Além disso, pudemos ver também a criação de procedimentos à distância, a ampliação do monitoramento online do paciente, adoção de protocolos rígidos de segurança e aumento do uso de plataformas para o agendamento de consultas.
Mas o que nós podemos esperar para o futuro frente a todas essas inovações, visto que tudo isso é só uma pequena parcela do que a tecnologia é capaz? Com a IA, é possível coletar dados dos pacientes para terem um diagnóstico mais preciso e assertivo. Além disso, ela consegue projetar hospitais físicos para o computador para que os gestores consigam separar os diferentes departamentos, como pronto-atendimento, unidade de internação e UTI e assim analisar fluxo de atendimento para garantir a quantidade de quartos necessários para atender a demanda, levando em consideração os casos e a sazonalidade.
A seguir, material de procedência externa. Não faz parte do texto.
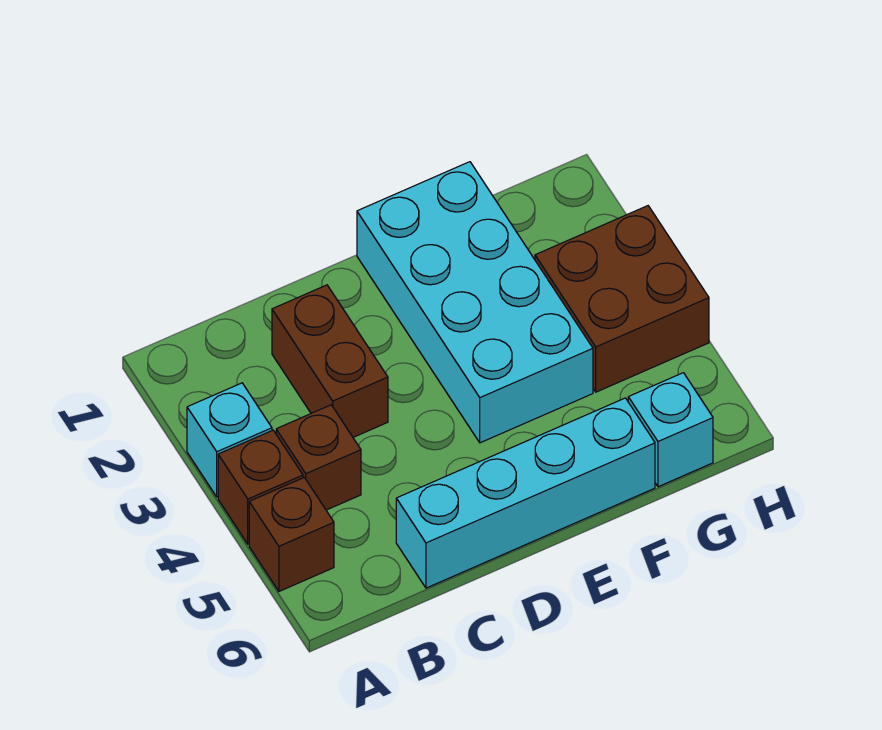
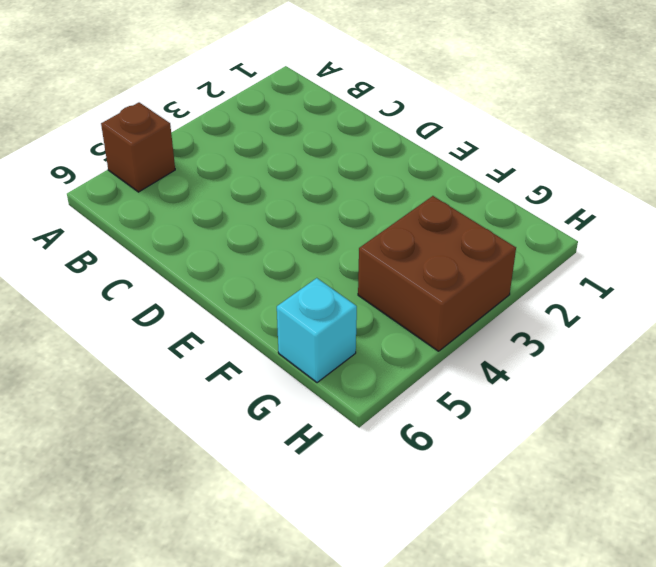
none -> cyan brick A3 level 1
none -> brown brick A4 level 1

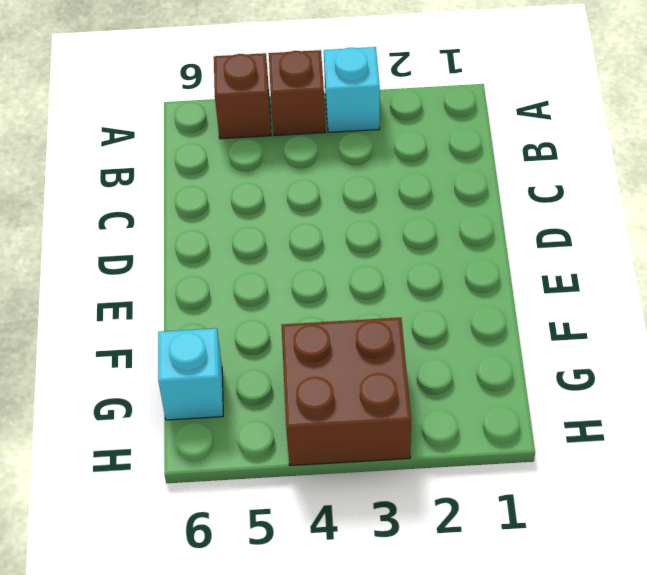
none -> brown brick B4 level 1
none -> brown brick C2:C3 level 1

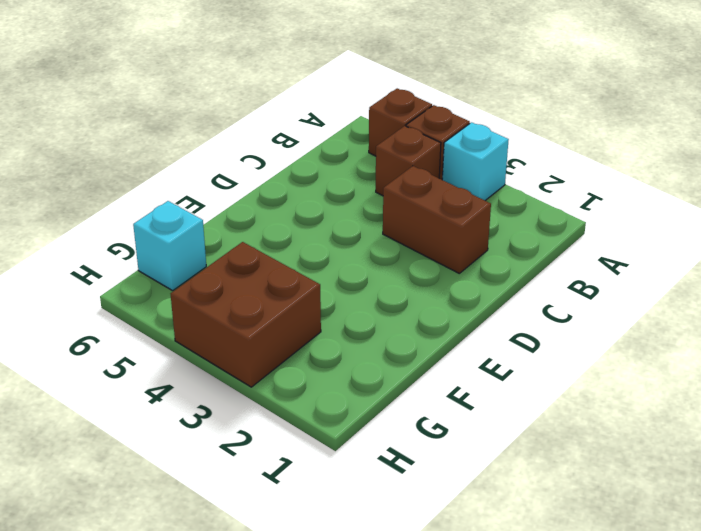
none -> cyan brick C6:F6 level 1
none -> cyan brick E1:F4 level 1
Outra solução que será muito utilizada pelas instituições de saúde e também por outras áreas da economia é o metaverso. Muitas pessoas acreditam que ela só será aplicada no segmento de varejo, mas os médicos também serão beneficiados. Muito se engana quem acha que essa é uma realidade distante, isso porque ela já vem ganhando força nos dias de hoje.
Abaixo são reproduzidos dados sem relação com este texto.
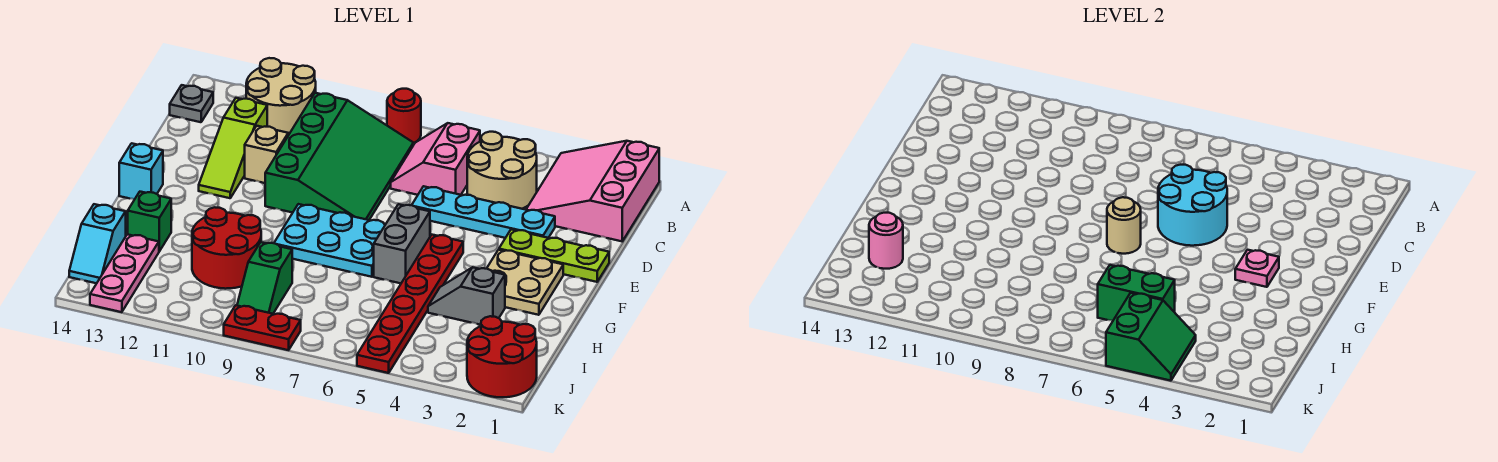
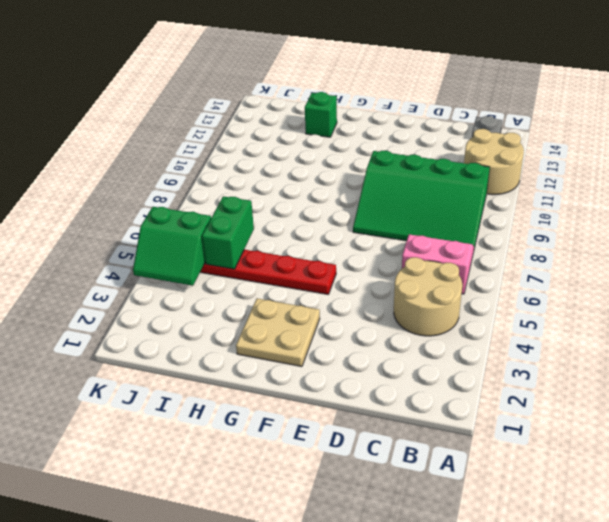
none -> pink slope A1:C3 level 1 top 1
none -> red round brick A8 level 1
none -> lime slope C12:E12 level 1 top C
none -> cyan plate D3:D6 level 1

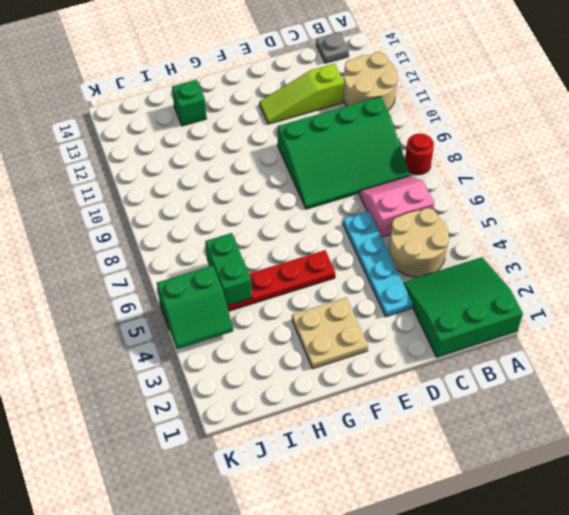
green slope A1:C3 level 1 top 1 -> pink slope A1:C3 level 1 top 1
none -> tan brick D11 level 1
none -> lime plate E1:E3 level 1
none -> grey brick F6:G6 level 1
none -> cyan plate F7:G9 level 1

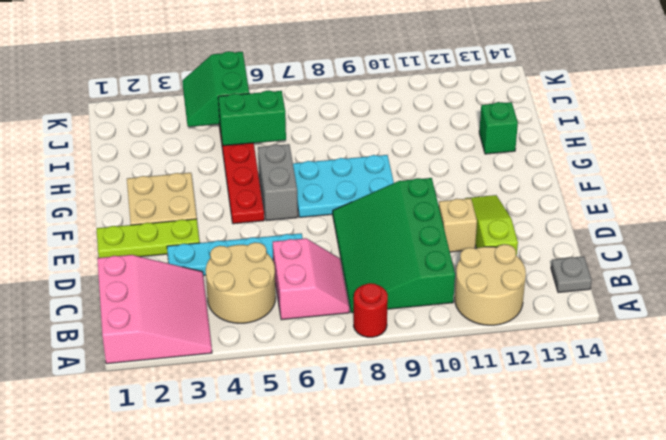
none -> cyan brick F14 level 1
none -> grey slope H3:H4 level 1 top 3
none -> red round brick H10:I11 level 1
none -> green slope I9:J9 level 1 top I

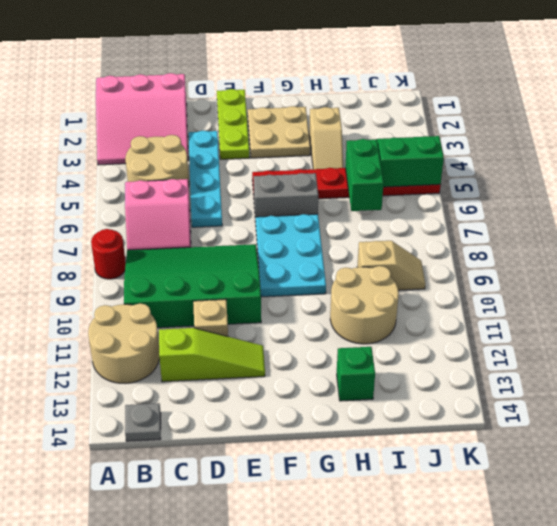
tan slope H3:H4 level 1 top 3 -> grey slope H3:H4 level 1 top 3
tan round brick H10:I11 level 1 -> red round brick H10:I11 level 1
tan slope I9:J9 level 1 top I -> green slope I9:J9 level 1 top I
none -> cyan brick F14 level 1
none -> pink plate I13:K13 level 1
none -> cyan slope I14:J14 level 1 top I
none -> red round brick J1:K2 level 1

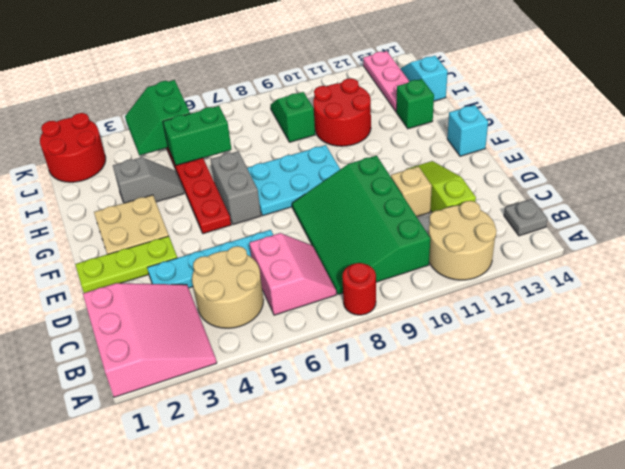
none -> red plate K8:K9 level 1
none -> cyan round brick D5:E6 level 2
none -> pink plate F3 level 2
none -> tan round brick F7 level 2

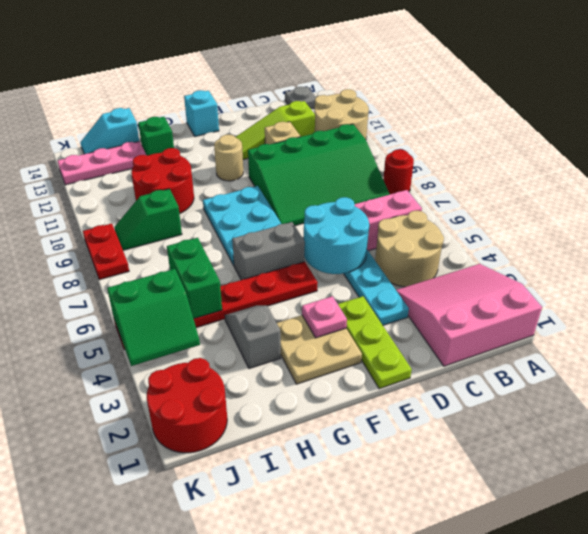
tan round brick F11 level 1 -> tan round brick F7 level 2
none -> pink round brick I13 level 2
Por meio dela, os médicos podem ver o seu paciente em duas dimensões, tendo a possibilidade de analisá-lo a partir das informações compartilhadas pelo paciente e trazer diagnósticos mais precisos. Assim, o metaverso vai ajudar muito no tratamento de saúde de baixa e alta complexidade. Isso mudará diversos paradigmas do setor, pois os dados e os algoritmos nesse caso serão os grandes protagonistas e evitarão que os médicos façam perguntas triviais.
E isso tem sido cada vez mais aceito pelos profissionais. De acordo com o levantamento “Accenture Digital Health Technology Vision 2022“, o “metaverse continuum” irá transformar todos os aspectos da vida e dos negócios na próxima década, incluindo o setor de saúde. O estudo mostra que 80% dos executivos do setor entrevistados disseram que o uso de dispositivos de Internet das Coisas (IoT) aumentou exponencial nos últimos três anos.
Outra tendência é a cirurgia robótica que utiliza robôs para realizar operações menos invasivas e mais precisas. Ela é indicada para as doenças que precisam de tratamento cirúrgico, como câncer de ovário, de endométrio ou colo do útero, patologias da tireoide e de laringe, câncer de pulmão, tratamento de hérnias da parede abdominal, doença do refluxo gastroesofágico etc. Dentre as vantagens destaca-se a redução de complicações, dores e sangramentos, diminuição do tempo de internação e recuperação, melhores resultados estéticos, maior segurança e aumento da precisão.
Diante de tantos benefícios, a tecnologia se faz cada vez mais presente e necessária no dia a dia da equipe médica. Mesmo com todas as complexidades que possui muitas vezes, os profissionais do setor já vêm usando algumas dessas inovações. Um estudo feito pela Associação Paulista de Medicina (APM), em abril, mostra que 65,15% deles utilizam alguma ferramenta digital no seu trabalho. Já o prontuário digital é adotado por 48,10% das instituições médicas e programas de gerenciamento de clínicas.
Por fim, a partir de tantas transformações é preciso se atentar a experiência de cada paciente, pois ela será determinante para o sucesso das soluções que serão adotadas em cada procedimento. Além disso, precisamos reforçar que essas tecnologias têm beneficiado a forma como as pessoas vem cuidando da sua própria saúde. A partir das vantagens que elas proporcionam no dia a dia, é possível ficar cada vez mais de olho na prevenção de doenças, acarretando assim na qualidade de vida delas.